EXCERPT.
-*-
Description from
Flora of China
Cucumis argyi H. Léveillé; Momordica chinensis Sprengel; M. indica Linnaeus; M. sinensis Sprengel; Sicyos fauriei H. Léveillé.
Plants annual, scandent, many branched; stem and branches pubescent. Tendrils to 20 cm, puberulent, simple. Petiole slender, 4-6 cm, white pubescent at first, glabrescent; leaf blade ovate-reniform or suborbicular, 4-12 × 4-12 cm, membranous, puberulent on veins, 5-7-partite; lobes ovate-oblong, veins palmate, margin crenate or irregularly lobed, apex obtuse or acute; sinus semicircular. Plants monoecious. Male flowers solitary in axils of leaves; pedicel slender, 3-7 cm, puberulent, with a median bract; bract reniform or orbicular, 5-15 mm, entire, both surfaces puberulent; calyx segments ovate-lanceolate, 4-6 × 2-3 mm, white pubescent, apex acute; corolla yellow; segments obovate, 15-20 × 8-12 mm, pubescent, obtuse or retuse; stamens 3, free; anther cells conduplicate. Female flowers solitary; pedicel 10-12 cm, with a bract at base; ovary fusiform, densely verrucose; stigmas expanded, 2-lobed. Fruit orange when mature, fusiform or cylindric, 10-20 cm, verrucose, 3-valved from apex. Seeds numerous, oblong, 15-20 × 10-15 cm. Fl. and fr. May-Oct.
The fruit is used as a vegetable; all parts of the plant are used medicinally.
Commonly cultivated in China [pantropical, also cultivated in temperate and tropical regions].
-*-
Data extracted from a collection.
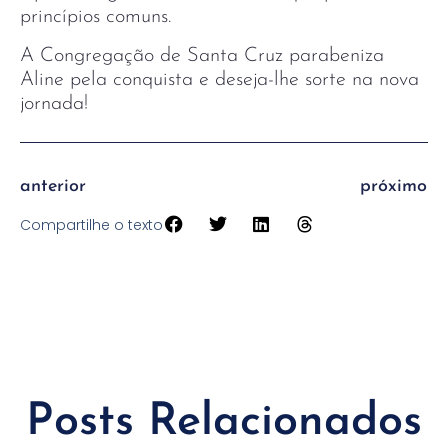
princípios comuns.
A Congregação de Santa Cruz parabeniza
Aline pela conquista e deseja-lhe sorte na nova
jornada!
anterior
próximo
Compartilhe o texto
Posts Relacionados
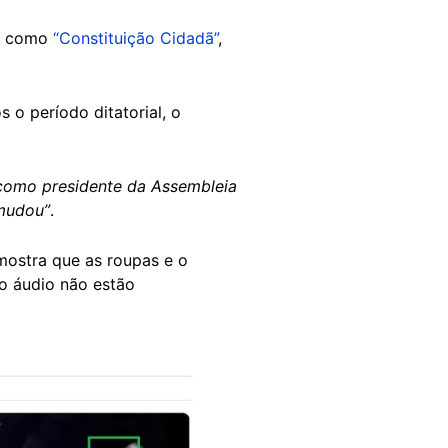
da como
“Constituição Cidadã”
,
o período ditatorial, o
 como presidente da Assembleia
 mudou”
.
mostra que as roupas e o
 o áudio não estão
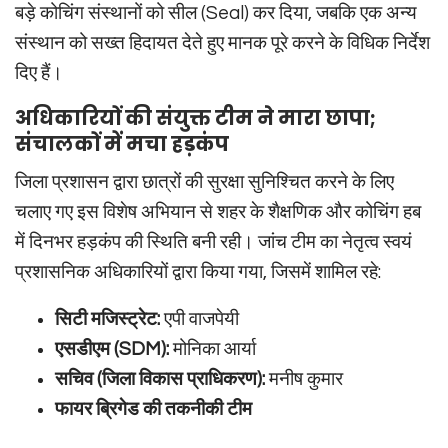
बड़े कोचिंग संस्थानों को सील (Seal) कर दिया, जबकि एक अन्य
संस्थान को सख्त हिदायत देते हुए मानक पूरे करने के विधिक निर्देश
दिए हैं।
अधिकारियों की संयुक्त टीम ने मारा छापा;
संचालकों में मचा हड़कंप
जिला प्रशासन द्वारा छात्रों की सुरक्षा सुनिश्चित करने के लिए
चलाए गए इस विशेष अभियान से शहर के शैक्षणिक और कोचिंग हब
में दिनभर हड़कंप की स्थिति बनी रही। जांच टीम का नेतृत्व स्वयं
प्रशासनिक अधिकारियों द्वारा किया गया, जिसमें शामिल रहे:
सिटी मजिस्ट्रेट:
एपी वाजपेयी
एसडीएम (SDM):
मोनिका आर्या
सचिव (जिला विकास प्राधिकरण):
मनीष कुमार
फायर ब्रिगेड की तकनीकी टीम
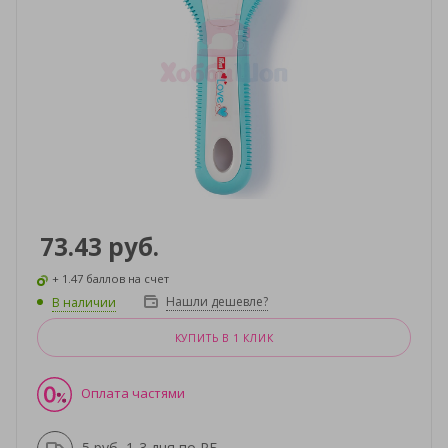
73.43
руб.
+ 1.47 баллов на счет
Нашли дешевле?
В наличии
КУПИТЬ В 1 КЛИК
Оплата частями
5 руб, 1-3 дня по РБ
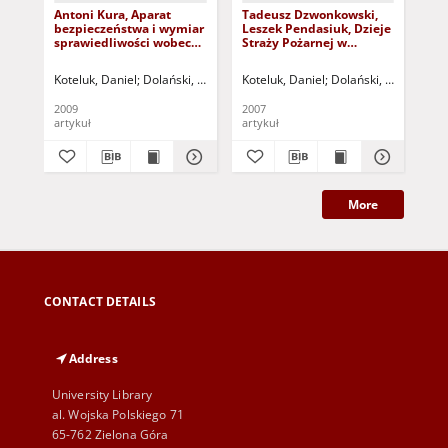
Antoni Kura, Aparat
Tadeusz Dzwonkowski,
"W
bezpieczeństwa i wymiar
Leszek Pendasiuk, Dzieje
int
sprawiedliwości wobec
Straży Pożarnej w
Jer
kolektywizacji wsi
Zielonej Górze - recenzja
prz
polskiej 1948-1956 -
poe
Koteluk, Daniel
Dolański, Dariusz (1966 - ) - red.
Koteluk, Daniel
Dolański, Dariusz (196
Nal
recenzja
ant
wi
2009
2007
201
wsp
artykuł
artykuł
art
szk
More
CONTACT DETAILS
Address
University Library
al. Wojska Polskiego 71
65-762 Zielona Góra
-*-
INSTRUCTIONS.
1. Which synonyms does the Flora of China description list on the line beginning "Cucumis argyi"? Give each name with its author.
2. Can you condense the paragraph of the Flora of China description beginning "Plants annual, scandent" into a short bulleted list that keeps its main facts?

EXPECTED RESPONSES.
1.
- Cucumis argyi H. Léveillé
- Momordica chinensis Sprengel
- M. indica Linnaeus
- M. sinensis Sprengel
- Sicyos fauriei H. Léveillé

2.
- Habit: annual, climbing, many-branched, with pubescent stems; simple tendrils up to 20 cm.
- Leaves: slender petiole 4–6 cm; blade ovate-reniform to nearly round, 4–12 × 4–12 cm, membranous, deeply 5–7-parted with crenate or irregularly lobed margins.
- Sexuality: monoecious.
- Male flowers: solitary in leaf axils on 3–7 cm pedicels with a reniform or round bract; yellow corolla with obovate segments 15–20 × 8–12 mm; 3 free stamens.
- Female flowers: solitary on 10–12 cm pedicels with a basal bract; densely warty, spindle-shaped ovary; 2-lobed stigmas.
- Fruit: orange when ripe, spindle-shaped or cylindric, 10–20 cm, warty, splitting into 3 valves from the tip.
- Seeds: numerous and oblong.
- Flowering and fruiting: May–October.